Directions for this task:
Return every line in the listing below that contains the string "mmHg", copying each such line in full.

Top of Given records

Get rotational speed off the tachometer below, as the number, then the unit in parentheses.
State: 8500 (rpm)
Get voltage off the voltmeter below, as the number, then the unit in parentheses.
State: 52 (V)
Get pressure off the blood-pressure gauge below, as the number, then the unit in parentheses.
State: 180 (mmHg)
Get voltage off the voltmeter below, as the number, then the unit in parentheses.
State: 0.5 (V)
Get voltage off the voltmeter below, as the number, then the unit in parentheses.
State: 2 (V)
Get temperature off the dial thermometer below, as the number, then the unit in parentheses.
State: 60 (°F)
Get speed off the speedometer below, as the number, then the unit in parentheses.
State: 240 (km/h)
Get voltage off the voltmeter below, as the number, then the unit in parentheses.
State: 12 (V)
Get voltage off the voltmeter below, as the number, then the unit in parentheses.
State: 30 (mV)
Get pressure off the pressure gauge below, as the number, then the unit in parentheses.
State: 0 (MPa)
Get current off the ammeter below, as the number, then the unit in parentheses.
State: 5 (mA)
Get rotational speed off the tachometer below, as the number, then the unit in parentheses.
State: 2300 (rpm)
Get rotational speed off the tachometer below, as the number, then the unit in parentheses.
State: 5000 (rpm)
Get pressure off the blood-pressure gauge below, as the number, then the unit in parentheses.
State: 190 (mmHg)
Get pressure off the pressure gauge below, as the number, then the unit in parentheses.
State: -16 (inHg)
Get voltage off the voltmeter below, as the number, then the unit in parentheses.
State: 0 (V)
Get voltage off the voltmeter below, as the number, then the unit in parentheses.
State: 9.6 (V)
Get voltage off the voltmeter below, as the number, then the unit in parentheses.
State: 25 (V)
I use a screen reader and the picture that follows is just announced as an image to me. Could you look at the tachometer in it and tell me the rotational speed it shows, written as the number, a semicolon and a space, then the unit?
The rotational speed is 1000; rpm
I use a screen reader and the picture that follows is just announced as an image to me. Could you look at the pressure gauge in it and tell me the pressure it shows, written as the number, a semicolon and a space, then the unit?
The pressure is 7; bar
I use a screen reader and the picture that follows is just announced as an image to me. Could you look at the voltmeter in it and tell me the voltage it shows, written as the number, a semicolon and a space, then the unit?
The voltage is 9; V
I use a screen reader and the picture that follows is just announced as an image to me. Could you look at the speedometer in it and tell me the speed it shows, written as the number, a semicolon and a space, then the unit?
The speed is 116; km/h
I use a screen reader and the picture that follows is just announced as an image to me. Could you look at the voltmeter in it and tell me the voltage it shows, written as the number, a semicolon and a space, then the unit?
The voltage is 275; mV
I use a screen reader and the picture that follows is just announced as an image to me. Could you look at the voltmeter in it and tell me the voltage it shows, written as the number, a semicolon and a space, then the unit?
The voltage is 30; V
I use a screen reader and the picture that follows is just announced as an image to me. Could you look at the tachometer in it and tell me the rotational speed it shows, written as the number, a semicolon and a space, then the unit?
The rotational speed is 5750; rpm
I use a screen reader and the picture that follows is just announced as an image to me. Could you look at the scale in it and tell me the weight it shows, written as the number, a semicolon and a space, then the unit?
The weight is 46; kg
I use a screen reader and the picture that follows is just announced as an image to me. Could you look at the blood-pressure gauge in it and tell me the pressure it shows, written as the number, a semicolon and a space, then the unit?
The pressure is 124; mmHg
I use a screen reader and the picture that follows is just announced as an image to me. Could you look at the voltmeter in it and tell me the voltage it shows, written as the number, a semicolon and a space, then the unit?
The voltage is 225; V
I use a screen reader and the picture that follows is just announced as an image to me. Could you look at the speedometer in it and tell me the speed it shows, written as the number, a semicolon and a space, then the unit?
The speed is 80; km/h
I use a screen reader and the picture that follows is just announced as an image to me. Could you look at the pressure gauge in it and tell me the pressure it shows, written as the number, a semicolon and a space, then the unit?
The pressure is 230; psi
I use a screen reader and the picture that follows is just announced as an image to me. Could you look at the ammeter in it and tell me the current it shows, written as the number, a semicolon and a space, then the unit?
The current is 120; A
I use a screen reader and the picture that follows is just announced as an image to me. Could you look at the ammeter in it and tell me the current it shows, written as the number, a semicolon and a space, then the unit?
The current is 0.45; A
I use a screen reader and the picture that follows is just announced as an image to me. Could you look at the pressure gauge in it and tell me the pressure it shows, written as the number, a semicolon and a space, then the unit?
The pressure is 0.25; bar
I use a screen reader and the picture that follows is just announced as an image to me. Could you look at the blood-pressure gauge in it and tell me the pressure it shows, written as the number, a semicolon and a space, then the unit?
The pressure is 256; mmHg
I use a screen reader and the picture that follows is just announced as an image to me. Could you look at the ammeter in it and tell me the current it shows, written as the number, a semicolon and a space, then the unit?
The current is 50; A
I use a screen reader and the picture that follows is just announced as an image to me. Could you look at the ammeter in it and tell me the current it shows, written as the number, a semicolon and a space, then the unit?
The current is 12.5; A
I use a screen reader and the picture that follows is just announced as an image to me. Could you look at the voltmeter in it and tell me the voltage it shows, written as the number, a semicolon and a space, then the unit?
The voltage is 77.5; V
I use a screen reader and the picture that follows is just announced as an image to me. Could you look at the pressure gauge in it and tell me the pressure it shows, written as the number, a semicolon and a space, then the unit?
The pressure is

Bottom of Given records

Exercise response:
State: 180 (mmHg)
State: 190 (mmHg)
The pressure is 124; mmHg
The pressure is 256; mmHg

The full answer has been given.